The growing trend of HCS does face a price restraint through assay development and instrumentation costs. Data handling and management also require further sophistication given the technology enhancements to HCA in the future. HCA captures cellular subpopulations thereby giving more details on cytotoxicity early on and minimising late stage rejections. The decisive part in automation would be an effective data transfer to the installed LIMS system from the generated image data. The ability to archive and retrieve raw quantitative data and post processed image data are some of the other salient features required while choosing a HCS system.

The essential components in a HCS system are the plate reader and imaging systems. Flexibility is an important measure while deploying a reader to scan the entire well especially to acquire the best fluorescence without many artefacts. Laser scanning cytometers and fluorescence microscopy techniques have exhibited a good capacity to scan and detect an entire micro-well and convert the raw biological data to a more readable format with the help of new thresholding algorithms. Research shows that the readouts to a HCS device have been engineered such that there is maximum signal stability and the platform is open enough for automation inclusion. HCS plate readers offer reasonable sensitivity while reading across every well and have a leading edge against traditional HTS as it utilises lesser reagents and compounds. This also enables smaller data file sizes to maintain the throughput.

It is hoped that miniaturisation will reap phenomenal savings on reagent and consumables through lower volume and high density formats. Progressing from 96 plate format to 1536 high density format pharmaceutical companies are expecting to maintain the throughput and remain competitive. Presently 384 plate format has ushered in confidence amidst the pharmaceutical research community in terms of cost savings and efficiency apart from the bolstered support from the corresponding detection and dispensing instruments. The whole well analysis carried out in HCS with high speed reading devices has a good advantage over traditional microplate automation in the aspects of cell variability, edge effects etc.

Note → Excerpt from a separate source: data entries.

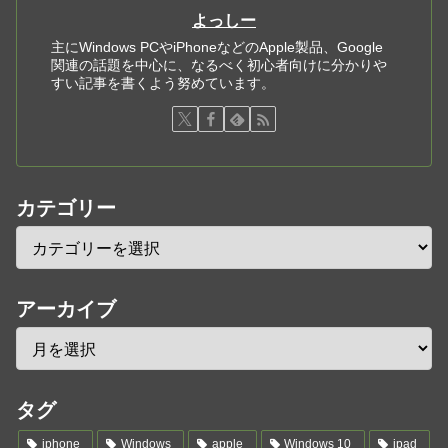
よっしー
主にWindows PCやiPhoneなどのApple製品、Google
関連の話題を中心に、なるべく初心者向けに分かりや
すい記事を書くよう努めています。
カテゴリー
アーカイブ
タグ
iphone
Windows
apple
Windows 10
ipad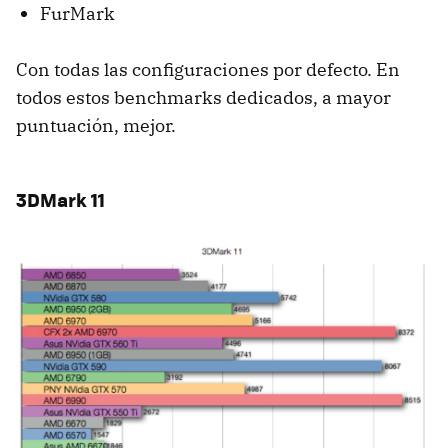
FurMark
Con todas las configuraciones por defecto. En
todos estos benchmarks dedicados, a mayor
puntuación, mejor.
3DMark 11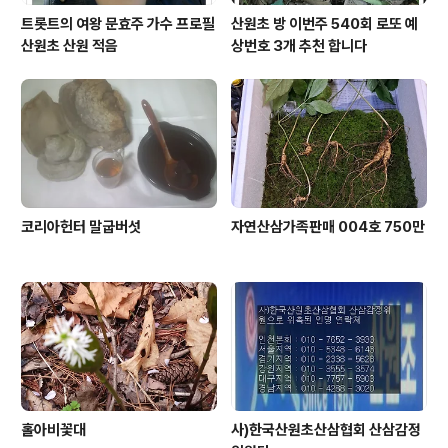
트롯트의 여왕 문효주 가수 프로필
산원초 방 이번주 540회 로또 예
산원초 산원 적음
상번호 3개 추천 합니다
코리아헌터 말굽버섯
자연산삼가족판매 004호 750만
홀아비꽃대
사)한국산원초산삼협회 산삼감정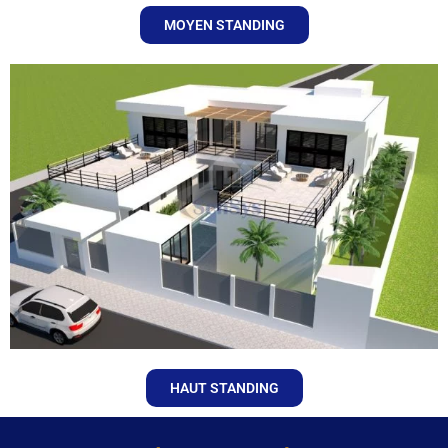
MOYEN STANDING
HAUT STANDING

Notwithstanding the evolving developments on the miniaturisation end, there are yet some important challenges to tackle with respect to low volume dispensing on cell based assays specifically. Low volume handling does have a challenge to grapple with in terms of counterbalancing the rising costs of reagents. Furthermore, the viability of the cell is a critical criterion along with the distinction in the cell behaviour to different environments. Cross contamination is the other important concern, considering the increased walkaway times owing to the automation concept.

To conclude, HCS is perceived to be in the early growth stage of the market lifecycle with many laboratories streamlining their budgets to purchase a HCS system within the next couple of years. There is definitely a lot of scope for vendors to collaborate with many bio-pharmaceuticals and academic laboratories. The cost factor should not be an impediment moving forward, as instrumentation and imaging suppliers are working towards meeting adequate demands of the end-users. Technological innovation has been the principal backbone guiding the development of imaging methods for a high content approach as multiple biomolecules can be tracked at once, yielding better reproducibility. With a lesser conservative outlook towards cell based assays along with the automation of sample handling processes and integration of various technologies, HCS is certainly carving a niche in the realm of drug discovery.